Dan Favale of Bleacher Report puts Boston’s dramatic win against the Thunder in perspective:
OKC came into Boston winners of six straight, fresh off a Sunday upset of the Raptors in Toronto. The Celtics derailed that tear.
Sure, they needed a little luck on their side. But they kept things close through and through. The Thunder never led by more than 10 points, and the Celtics played them to a stalemate in the paint and on the break despite hosting an unsolicited turnover fest.
Reading too much into this lone outcome would be a mistake. One game is not the rest of the regular season. It sure as heck isn’t the playoffs. But this effort was an extension of the Celtics’ entire year—a microcosm of their depth in action.
Alex Kungu of Celtics Blog writes about his pick for Boston’s most consistent player. If you haven’t been following the Celtics closely the name will probably surprise you:
Since the All Star break, (Jayson) Tatum has averaged 13.2 ppg, 4.5 rpg, 1.8 apg on 46.1 FG% , 42.4 3P%, and he’s 3rd on the team in attempts that are within in 5 ft where he shoots 61%. The big jump?
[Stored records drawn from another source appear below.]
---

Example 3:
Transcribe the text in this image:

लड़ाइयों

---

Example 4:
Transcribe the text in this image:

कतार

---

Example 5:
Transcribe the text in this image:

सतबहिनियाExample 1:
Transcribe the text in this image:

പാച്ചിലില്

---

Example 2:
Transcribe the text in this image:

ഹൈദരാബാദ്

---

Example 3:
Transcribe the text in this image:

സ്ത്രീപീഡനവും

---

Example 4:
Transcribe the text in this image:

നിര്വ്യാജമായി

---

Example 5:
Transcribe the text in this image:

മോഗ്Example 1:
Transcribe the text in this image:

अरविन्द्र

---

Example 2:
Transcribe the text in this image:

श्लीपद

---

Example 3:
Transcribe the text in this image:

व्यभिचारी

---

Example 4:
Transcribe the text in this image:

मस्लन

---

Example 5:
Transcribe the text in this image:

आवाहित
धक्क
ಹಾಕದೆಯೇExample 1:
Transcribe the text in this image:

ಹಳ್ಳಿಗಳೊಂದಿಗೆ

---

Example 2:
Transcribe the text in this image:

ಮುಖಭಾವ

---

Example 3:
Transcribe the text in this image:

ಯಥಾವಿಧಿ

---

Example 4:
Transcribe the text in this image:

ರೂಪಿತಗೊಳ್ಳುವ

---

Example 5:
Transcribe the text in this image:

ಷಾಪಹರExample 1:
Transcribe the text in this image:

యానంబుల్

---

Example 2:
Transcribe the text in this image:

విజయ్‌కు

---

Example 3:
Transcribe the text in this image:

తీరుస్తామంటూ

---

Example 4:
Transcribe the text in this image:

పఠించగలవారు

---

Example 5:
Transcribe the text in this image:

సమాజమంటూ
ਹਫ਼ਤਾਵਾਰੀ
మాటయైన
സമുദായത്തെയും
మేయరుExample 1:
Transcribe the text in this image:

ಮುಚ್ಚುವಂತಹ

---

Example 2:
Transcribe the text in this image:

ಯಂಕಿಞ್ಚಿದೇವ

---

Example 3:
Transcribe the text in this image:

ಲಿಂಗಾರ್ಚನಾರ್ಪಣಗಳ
Well, there isn’t one. Tatum has gotten more comfortable in scoring in non-spot up situations and has gotten back to limiting his mid-range attempts and opting for more drives to the hoop. But the beauty in Tatum’s season hasn’t been the explosive leaps or the hot stretches, but rather the consistent streak of solid production on both ends every night. It’s not always flashy, but its always effective, and at 20-years-old, you really couldn’t ask for more.